After aligning with BWA or TopHat, only the reliable mapped reads were considered for SNP calling. The SNP positions within the aligned reads compared to the reference genome were identified using the pileup function in SAMtools utilities (v. 0.1.16) (Li et al., 2009). Using the various filter commands, SNPs were predicted for various positions with a minimum mapping quality (-Q) of 30. The minimum and maximum read depths were set to 3 and 100, respectively. These parameters ensure high-quality, reliable mapping of the reads, which is important for variant calling.
To confirm the accuracy and reliability of SNP genotypes, we developed scripts to process SNP validation. Programs were generated to analyze the depth, variation, and consensus quality of each SNP. Finally, a Perl script was written to select significant sites within the predicted SNP positions. The script can be downloaded at sourceforge (http://sourceforge.net/projects/seeders/files/open_script/snp_validation_script.zip).
Classification of intergenic, exonic and intronic SNPs
To determine whether the SNP location within the transcript structure is intronic, exonic, or intergenic, we tracked information from the reference genome sequence and annotated the exon or intron at which the SNP was located if it was not intergenic.
Gene Ontology (GO) was analyzed using a generic GO slim database composed of 366,327 proteins downloaded from the Gene Ontology website (http://archive.geneontology.org/lite/2013-01-26/), which lists high-level GO terms that provide a broad overview of the ontology content. The GO annotations of the genes were then mapped to the GO slim ontology database using the map2slim script (http://search.cpan.org/~cmungall/goperl/scripts/map2slim), and these results were used in the final classification of these genes.
RESULTS AND DISCUSSION
Data collection and pre-processing
In order to assess the quality of genome-wide SNP predictions from tomato, two whole genome shotgun (WGS) sequencing data sets, including a reference genome and seven RNA-seq data sets from tomato accessions, were collected from the NCBISRA. We pre-processed 954 mega raw reads over a total length of 90 Gb in length (Table 1). Approximately 85% of these raw reads across all samples were retained after filtering out, except unpollinated style M82, leaving 795 quality-filtered mega reads to be aligned to the reference genome.
Reference genome validation using raw data alignment
In order to assess its sequence variation, we examined the reference genome by aligning raw data of the tomato reference genome, S. lycopersicum cv. ‘Heinz 1706’, and predicted SNPs using the BWA (Li and Dubin, 2009) and SAMtools programs (Li et al., 2009) (Supplementary Table 1). Using default parameter values, a total of 87,929 SNPs were detected. Of these, 10,699 (12.2%) and 77,230 (87.8%) SNPs were classified as homo- and hetero-types, respectively. Not surprisingly, most of the predicted SNPs were hetero-type, suggesting that the consensus sequence of the reference genome could be generated from heterozygous loci.
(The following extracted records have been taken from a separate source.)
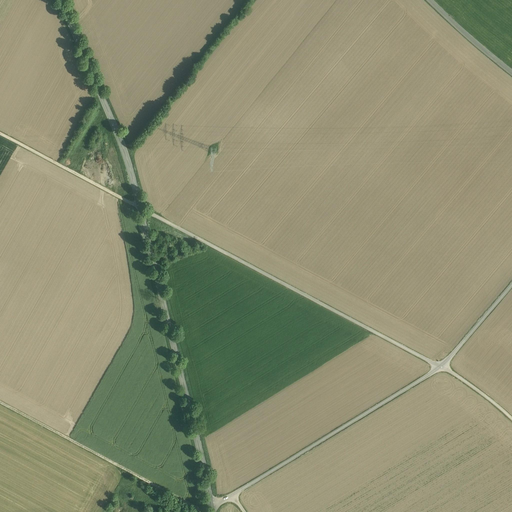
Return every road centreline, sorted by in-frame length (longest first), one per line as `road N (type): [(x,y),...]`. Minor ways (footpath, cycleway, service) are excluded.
road 1 (unclassified): [(139,206),(440,367)]
road 2 (secondary): [(211,504),(139,206)]
road 3 (unclassified): [(232,495),(440,367)]
road 4 (track): [(0,402),(202,511)]
road 5 (secondary): [(139,206),(61,0)]
road 6 (track): [(0,134),(139,206)]
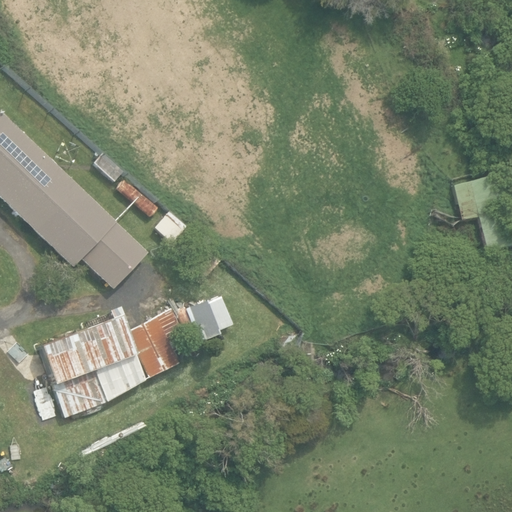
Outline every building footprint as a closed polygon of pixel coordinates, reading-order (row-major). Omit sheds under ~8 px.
[(110,291),(144,255),(0,116),(0,203),(69,269),(78,260),(110,291)] [(112,183),(118,176),(97,158),(91,165),(112,183)] [(511,238),(511,178),(510,171),(449,188),(459,222),(473,218),(481,247),(511,238)] [(148,218),(156,209),(122,181),(115,191),(148,218)] [(170,246),(183,229),(165,214),(152,231),(170,246)] [(203,279),(216,263),(210,258),(211,257),(196,245),(182,262),(203,279)] [(188,353),(201,348),(184,308),(172,314),(188,353)] [(185,347),(167,309),(122,334),(116,318),(36,349),(50,386),(48,387),(61,420),(103,403),(103,404),(134,385),(175,367),(169,354),(185,347)]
However, homo-type SNPs were also discovered. To test the accuracy of this SNP analysis, we manually curated samples from the alignment using the T-view and pileup functions of SAMtools (Supplementary Figs. 1A and 1B). As shown in Supplementary Table 1, 6,052 of the 10,699 SNPs were identified as true homo-type SNP loci. The remaining 4,647 SNPs were falsely predicted because the SNP positions of the reference sequence was ‘N’. Therefore, a new pipeline for SNP calling was developed to optimize the read depth, mismatch, and mapping quality parameters. These data suggest that 10,699 homo-type SNPs loci of the reference genome could be corrected the nucleotide and 77,230 hetero-type SNP loci should be marked as heterozygote loci to take care while SNP calling against the reference genome.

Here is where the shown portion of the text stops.